Have you ever been in a position where you had to skip meals just so that other family members could have something to eat?

I haven’t, so it is hard for me to imagine having to do such a thing.  But there are millions of parents that are faced with these kinds of hard choices every day.

Things can be particularly hard if you are a single parent.  Just consider the story of Jamie Grimes

After Jaime Grimes found out in January that her monthly food stamps would be cut again, this time by $40, the single mother of four broke down into sobs — then she took action.

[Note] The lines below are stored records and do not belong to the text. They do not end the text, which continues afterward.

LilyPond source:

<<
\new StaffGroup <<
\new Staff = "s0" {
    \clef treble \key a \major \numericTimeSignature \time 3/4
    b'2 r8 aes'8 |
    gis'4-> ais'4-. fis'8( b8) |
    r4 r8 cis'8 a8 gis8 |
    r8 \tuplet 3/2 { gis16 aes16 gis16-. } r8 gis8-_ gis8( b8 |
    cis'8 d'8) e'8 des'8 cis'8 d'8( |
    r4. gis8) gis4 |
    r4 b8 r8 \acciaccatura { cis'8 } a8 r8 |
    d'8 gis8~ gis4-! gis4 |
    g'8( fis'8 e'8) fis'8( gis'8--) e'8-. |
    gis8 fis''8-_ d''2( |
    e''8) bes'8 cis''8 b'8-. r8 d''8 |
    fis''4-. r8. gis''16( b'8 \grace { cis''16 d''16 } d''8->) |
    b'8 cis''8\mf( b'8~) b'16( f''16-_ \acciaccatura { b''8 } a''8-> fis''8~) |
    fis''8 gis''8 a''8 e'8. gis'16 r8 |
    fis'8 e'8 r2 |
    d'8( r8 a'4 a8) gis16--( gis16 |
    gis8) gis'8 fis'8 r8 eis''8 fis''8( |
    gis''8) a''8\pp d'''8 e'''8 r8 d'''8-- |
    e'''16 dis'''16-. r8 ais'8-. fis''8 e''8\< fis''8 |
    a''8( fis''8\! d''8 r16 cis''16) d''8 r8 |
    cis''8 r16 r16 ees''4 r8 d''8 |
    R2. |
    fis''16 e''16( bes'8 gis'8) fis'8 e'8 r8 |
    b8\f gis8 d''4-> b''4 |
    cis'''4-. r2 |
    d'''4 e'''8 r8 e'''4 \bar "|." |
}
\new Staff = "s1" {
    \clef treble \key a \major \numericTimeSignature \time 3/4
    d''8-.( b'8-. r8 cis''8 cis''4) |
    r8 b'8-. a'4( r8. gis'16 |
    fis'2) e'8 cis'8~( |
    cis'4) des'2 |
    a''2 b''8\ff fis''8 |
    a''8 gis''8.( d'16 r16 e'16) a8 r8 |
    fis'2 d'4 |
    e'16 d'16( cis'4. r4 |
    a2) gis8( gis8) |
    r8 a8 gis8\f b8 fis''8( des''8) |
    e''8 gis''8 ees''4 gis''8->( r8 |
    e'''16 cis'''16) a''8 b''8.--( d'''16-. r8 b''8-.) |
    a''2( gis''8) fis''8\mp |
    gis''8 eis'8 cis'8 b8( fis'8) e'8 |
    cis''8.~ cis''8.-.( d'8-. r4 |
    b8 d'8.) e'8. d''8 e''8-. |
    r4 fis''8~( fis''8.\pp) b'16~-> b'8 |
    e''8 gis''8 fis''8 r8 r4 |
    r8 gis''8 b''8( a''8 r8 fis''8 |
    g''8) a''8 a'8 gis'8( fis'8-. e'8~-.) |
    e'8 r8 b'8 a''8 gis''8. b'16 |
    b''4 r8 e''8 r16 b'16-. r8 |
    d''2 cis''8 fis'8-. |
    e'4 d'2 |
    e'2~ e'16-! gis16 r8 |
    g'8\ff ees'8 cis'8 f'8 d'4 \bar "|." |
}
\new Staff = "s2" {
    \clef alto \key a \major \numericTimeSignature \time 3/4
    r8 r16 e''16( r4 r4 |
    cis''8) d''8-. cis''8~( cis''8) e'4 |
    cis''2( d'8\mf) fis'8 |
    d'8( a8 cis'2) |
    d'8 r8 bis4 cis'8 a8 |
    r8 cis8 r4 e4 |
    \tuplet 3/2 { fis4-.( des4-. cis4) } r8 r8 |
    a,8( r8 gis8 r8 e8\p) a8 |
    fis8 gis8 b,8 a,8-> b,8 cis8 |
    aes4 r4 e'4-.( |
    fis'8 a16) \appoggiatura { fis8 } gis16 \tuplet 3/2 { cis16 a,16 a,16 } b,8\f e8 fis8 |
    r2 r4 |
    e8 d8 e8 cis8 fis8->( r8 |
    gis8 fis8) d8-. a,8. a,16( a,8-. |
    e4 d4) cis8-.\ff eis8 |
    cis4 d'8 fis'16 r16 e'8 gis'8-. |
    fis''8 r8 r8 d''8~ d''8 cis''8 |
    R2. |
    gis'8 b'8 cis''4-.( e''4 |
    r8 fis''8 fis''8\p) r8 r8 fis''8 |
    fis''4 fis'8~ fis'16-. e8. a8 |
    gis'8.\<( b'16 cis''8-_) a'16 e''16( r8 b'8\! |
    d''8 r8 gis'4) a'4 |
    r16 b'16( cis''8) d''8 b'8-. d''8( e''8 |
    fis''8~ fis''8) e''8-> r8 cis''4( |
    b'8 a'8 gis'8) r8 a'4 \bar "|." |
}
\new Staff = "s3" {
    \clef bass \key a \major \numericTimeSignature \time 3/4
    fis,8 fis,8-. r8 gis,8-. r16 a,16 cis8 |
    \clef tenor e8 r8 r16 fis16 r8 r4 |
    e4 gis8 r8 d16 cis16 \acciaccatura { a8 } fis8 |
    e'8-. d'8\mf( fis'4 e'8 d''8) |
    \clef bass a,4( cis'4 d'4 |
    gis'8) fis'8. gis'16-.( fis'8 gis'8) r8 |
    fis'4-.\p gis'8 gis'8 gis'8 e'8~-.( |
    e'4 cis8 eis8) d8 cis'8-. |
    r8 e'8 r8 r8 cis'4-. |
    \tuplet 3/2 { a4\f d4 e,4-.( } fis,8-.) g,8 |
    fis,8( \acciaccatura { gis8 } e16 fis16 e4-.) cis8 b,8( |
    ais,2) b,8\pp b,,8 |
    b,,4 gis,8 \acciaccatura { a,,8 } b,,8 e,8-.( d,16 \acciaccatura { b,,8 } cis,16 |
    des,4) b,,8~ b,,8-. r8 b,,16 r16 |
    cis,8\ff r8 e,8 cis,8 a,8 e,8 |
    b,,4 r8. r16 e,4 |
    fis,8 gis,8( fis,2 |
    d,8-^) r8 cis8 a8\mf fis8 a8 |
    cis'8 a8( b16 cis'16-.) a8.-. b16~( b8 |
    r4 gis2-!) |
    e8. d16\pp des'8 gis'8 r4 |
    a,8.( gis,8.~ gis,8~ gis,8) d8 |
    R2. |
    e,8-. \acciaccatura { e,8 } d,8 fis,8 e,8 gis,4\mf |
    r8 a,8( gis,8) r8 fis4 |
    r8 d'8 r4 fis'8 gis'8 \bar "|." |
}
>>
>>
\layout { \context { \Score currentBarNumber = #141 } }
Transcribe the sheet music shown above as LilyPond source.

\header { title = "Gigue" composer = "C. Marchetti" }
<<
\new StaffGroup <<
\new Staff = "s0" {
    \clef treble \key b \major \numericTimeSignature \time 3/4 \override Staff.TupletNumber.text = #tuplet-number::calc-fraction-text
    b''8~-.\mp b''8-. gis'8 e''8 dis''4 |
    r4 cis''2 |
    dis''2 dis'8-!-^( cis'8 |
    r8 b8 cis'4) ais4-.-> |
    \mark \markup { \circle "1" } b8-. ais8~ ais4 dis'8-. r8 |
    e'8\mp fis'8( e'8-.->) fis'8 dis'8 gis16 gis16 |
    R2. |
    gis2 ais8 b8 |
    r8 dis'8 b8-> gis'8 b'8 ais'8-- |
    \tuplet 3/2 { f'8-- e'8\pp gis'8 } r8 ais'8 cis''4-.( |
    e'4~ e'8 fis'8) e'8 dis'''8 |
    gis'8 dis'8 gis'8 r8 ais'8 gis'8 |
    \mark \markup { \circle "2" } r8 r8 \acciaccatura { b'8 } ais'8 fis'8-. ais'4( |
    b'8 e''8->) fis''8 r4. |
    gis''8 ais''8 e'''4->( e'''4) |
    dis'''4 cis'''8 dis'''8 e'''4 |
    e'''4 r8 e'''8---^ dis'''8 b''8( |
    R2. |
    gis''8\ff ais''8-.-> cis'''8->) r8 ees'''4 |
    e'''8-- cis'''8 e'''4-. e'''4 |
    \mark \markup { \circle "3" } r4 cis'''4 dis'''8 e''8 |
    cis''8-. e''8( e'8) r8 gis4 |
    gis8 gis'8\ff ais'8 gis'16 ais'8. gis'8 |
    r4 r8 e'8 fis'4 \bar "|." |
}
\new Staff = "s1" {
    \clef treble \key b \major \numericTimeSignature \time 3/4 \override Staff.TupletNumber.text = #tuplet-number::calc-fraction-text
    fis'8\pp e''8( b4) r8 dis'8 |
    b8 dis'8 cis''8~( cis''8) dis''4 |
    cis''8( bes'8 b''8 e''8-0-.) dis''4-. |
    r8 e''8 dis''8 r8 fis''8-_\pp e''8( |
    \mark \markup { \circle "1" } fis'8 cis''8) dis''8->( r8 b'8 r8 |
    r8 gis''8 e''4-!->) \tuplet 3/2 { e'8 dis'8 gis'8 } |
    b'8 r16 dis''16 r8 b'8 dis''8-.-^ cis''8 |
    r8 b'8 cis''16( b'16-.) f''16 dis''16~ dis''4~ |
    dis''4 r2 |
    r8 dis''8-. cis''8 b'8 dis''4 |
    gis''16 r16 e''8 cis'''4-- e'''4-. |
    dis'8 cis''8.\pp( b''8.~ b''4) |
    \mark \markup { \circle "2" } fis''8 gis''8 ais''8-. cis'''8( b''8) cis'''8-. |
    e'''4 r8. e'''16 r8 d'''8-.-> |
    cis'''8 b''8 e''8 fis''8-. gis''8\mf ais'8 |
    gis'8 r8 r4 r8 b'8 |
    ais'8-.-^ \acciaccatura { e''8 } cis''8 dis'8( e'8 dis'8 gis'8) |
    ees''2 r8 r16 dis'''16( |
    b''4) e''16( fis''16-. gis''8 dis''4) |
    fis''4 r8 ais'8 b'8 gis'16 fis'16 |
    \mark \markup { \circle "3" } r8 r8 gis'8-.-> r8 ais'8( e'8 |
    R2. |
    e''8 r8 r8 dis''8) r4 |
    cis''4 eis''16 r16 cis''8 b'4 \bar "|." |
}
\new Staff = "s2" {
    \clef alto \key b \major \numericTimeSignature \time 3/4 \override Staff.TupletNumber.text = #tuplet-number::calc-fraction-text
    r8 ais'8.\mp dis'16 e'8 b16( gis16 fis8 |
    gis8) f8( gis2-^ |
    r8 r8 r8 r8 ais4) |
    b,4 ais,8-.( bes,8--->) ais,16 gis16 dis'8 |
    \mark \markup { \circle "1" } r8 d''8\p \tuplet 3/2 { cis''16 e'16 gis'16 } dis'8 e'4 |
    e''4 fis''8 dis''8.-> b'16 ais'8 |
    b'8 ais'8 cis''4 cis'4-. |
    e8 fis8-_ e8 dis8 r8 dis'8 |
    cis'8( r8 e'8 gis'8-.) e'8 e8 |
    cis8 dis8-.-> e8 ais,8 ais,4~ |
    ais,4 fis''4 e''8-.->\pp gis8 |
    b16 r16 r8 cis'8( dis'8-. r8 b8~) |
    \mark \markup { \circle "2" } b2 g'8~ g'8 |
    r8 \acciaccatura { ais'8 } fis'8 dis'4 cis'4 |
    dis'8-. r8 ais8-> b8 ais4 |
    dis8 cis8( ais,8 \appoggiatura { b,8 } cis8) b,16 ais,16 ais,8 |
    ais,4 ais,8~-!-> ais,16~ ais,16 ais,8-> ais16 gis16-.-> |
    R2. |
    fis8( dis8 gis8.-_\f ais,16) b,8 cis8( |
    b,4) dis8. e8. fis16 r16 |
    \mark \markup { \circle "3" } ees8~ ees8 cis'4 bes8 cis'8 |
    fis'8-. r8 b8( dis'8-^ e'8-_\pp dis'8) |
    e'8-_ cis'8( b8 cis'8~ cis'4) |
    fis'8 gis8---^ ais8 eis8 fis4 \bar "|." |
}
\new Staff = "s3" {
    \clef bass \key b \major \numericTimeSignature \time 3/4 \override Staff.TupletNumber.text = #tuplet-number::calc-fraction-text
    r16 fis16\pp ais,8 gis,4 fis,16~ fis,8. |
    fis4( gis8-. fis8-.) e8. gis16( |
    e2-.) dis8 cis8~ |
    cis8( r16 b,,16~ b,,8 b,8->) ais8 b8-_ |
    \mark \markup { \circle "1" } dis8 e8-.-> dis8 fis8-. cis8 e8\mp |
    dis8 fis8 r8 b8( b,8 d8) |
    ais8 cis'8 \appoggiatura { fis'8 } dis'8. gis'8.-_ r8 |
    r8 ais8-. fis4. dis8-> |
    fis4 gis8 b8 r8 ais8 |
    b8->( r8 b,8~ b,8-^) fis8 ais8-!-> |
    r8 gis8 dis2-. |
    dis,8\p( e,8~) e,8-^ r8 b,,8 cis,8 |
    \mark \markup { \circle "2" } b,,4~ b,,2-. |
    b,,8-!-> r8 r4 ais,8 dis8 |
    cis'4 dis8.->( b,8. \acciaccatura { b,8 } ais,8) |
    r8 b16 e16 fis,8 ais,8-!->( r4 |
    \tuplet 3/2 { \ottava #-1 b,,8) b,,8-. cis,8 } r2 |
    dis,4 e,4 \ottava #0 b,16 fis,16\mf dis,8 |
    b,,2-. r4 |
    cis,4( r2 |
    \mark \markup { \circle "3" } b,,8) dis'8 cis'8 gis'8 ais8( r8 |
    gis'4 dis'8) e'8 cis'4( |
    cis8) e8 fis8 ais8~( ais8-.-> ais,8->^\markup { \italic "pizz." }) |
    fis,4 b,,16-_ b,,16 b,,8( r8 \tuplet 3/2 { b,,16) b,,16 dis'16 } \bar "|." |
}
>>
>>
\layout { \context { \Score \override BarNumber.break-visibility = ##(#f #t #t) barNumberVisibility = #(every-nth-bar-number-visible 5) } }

The former high school teacher made a plan to stretch her family’s meager food stores even further. She used oatmeal and ground beans as filler in meatloaf and tacos. She watered down juice and low-fat milk to make it last longer. And she limited herself to one meal a day so her kids — ages 3, 4, 13, and 16 — would have enough to eat.

I have such admiration for working single mothers.  Many of them work more than one job just so that they can provide for their children.  It can be absolutely frustrating to work as hard as you possibly can and still not have enough money to pay the bills at the end of the month.

Those that believe that the economy has gotten “back to normal” just need to look at the number of women that have been forced to turn to government assistance.  As I mentioned the other day, a decade ago the number of American women that had jobs outnumbered the number of American women on food stamps by more than a 2 to 1 margin. But now the number of American women on food stamps actually exceeds the number of American women that have jobs.

The truth is that we are nowhere close to where we used to be.  The last major economic downturn permanently damaged the middle class, and now the next major economic downturn is rapidly approaching.

Right now, there are nearly 50 million Americans that are facing food insecurity.  When the next economic crisis strikes, that number is going to go much higher.

There is going to be a great need for love and compassion in this country during the hard times that are coming.  Instead of just cursing the darkness, I hope that you will choose to be a light to those that desperately need it.